The article then went on to outline a possible use for oral history in the transitional justice process in Northern Ireland. It proposed that two schools in the same town, from different cultural backgrounds, might co-operate together on a project to investigate Life During the Troubles. Pupils would first develop oral history data collecting skills then engage in interviewing those who had lived during the violence, thus gaining insight into ordinary people’s experiences. No special effort would be made to locate combatants or victims, but they would be interviewed as and when they were encountered. Schools would then share their material and, as trust developed, there might be the opportunity for students to interview those from the other community. Focus would be placed on critical enquiry and in helping them to bring together and evaluate complex and, sometimes, divergent accounts of the past. The expectation was that the authenticity of what they hear, and the commonality of experiences might promote sensitivity and mutual empathy. The culmination of the work would be some form of public presentation in a “shared space”, accessible to both communities which was both reflective and critical. The schools might then continue to work together to accumulate accounts which could become a resource for wider community understanding.

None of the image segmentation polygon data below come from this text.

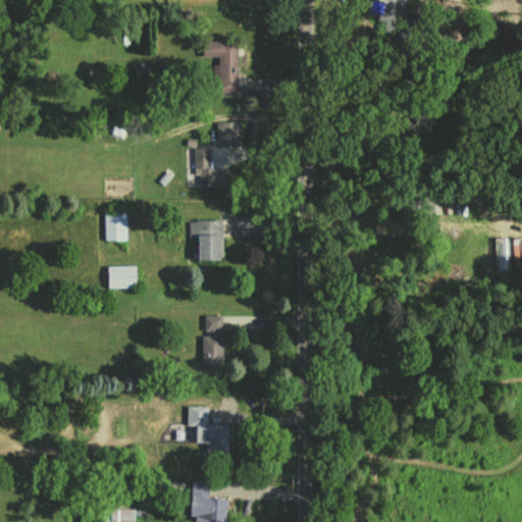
[(237,92),(237,41),(201,41),(201,56),(214,56),(214,74),(217,74),(217,93),(237,92)]
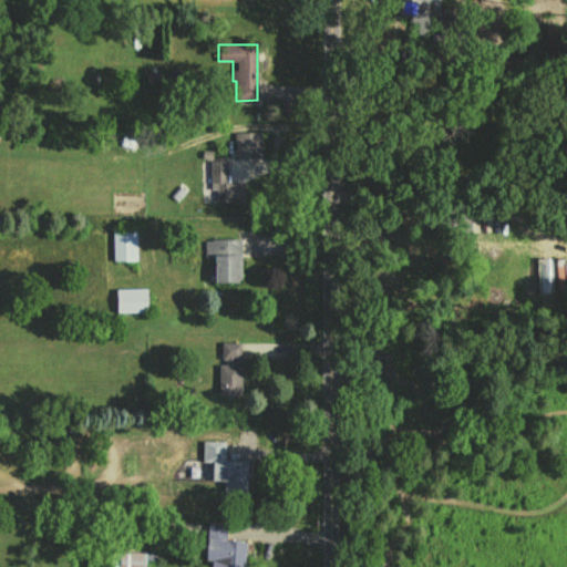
[(261,157),(260,132),(234,132),(234,158),(261,157)]
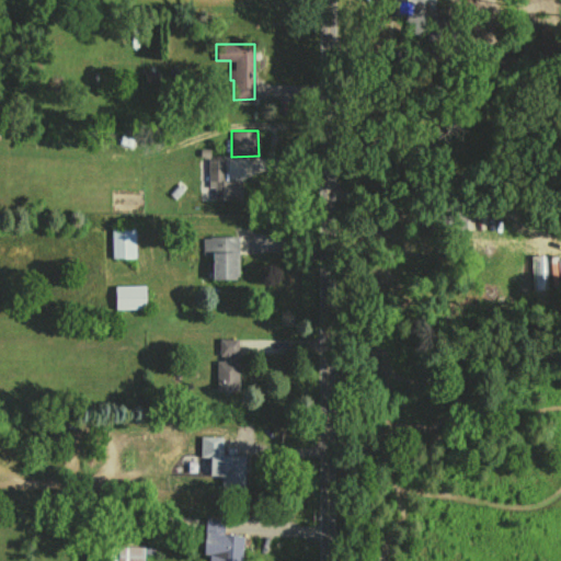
[(240,180),(224,180),(224,159),(208,159),(207,187),(214,187),(214,199),(240,199),(240,180)]
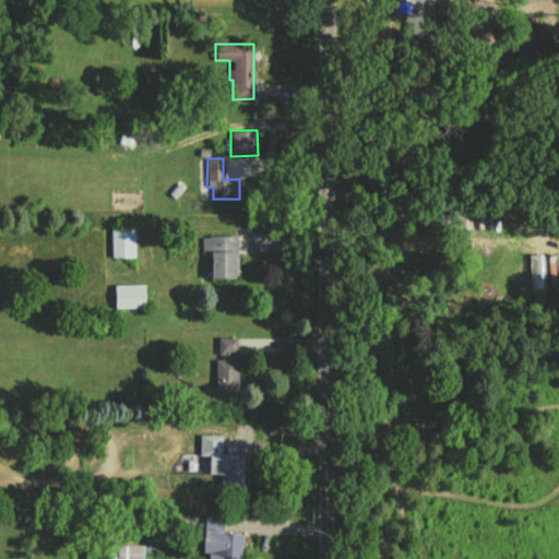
[(134,257),(133,226),(110,226),(111,257),(134,257)]
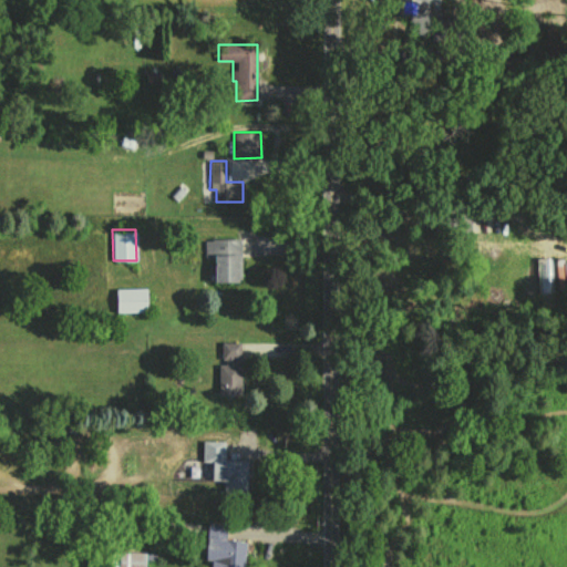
[(214,281),(240,281),(240,238),(204,238),(205,257),(214,257),(214,281)]
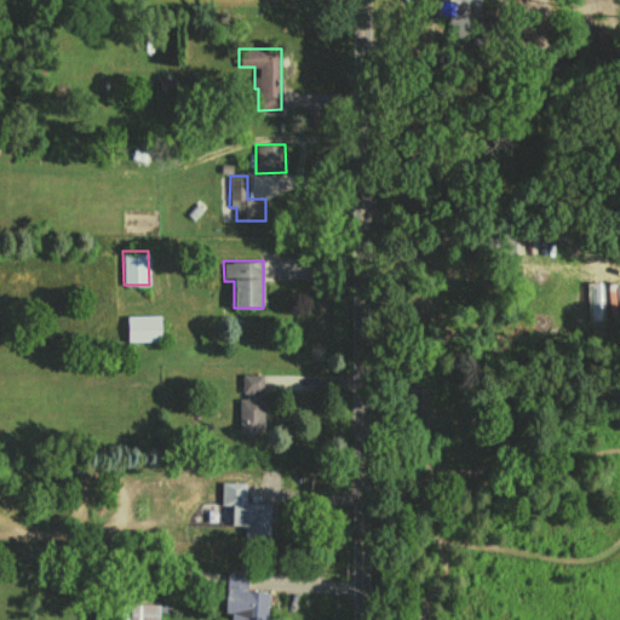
[(160,315),(126,316),(127,342),(161,340),(160,315)]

Subsequently, the other three authors have experimented with a similarly constructed initiative, albeit with more limited objectives, as one small component of a larger project, Facing our History, Shaping the Future. The following account is based on a synthesis of inputs from the project director and two participating teachers. The teachers were working with students aged 14 to 15, in two schools selected on academic ability one identified largely with the Protestant community and the other from a Catholic ethos.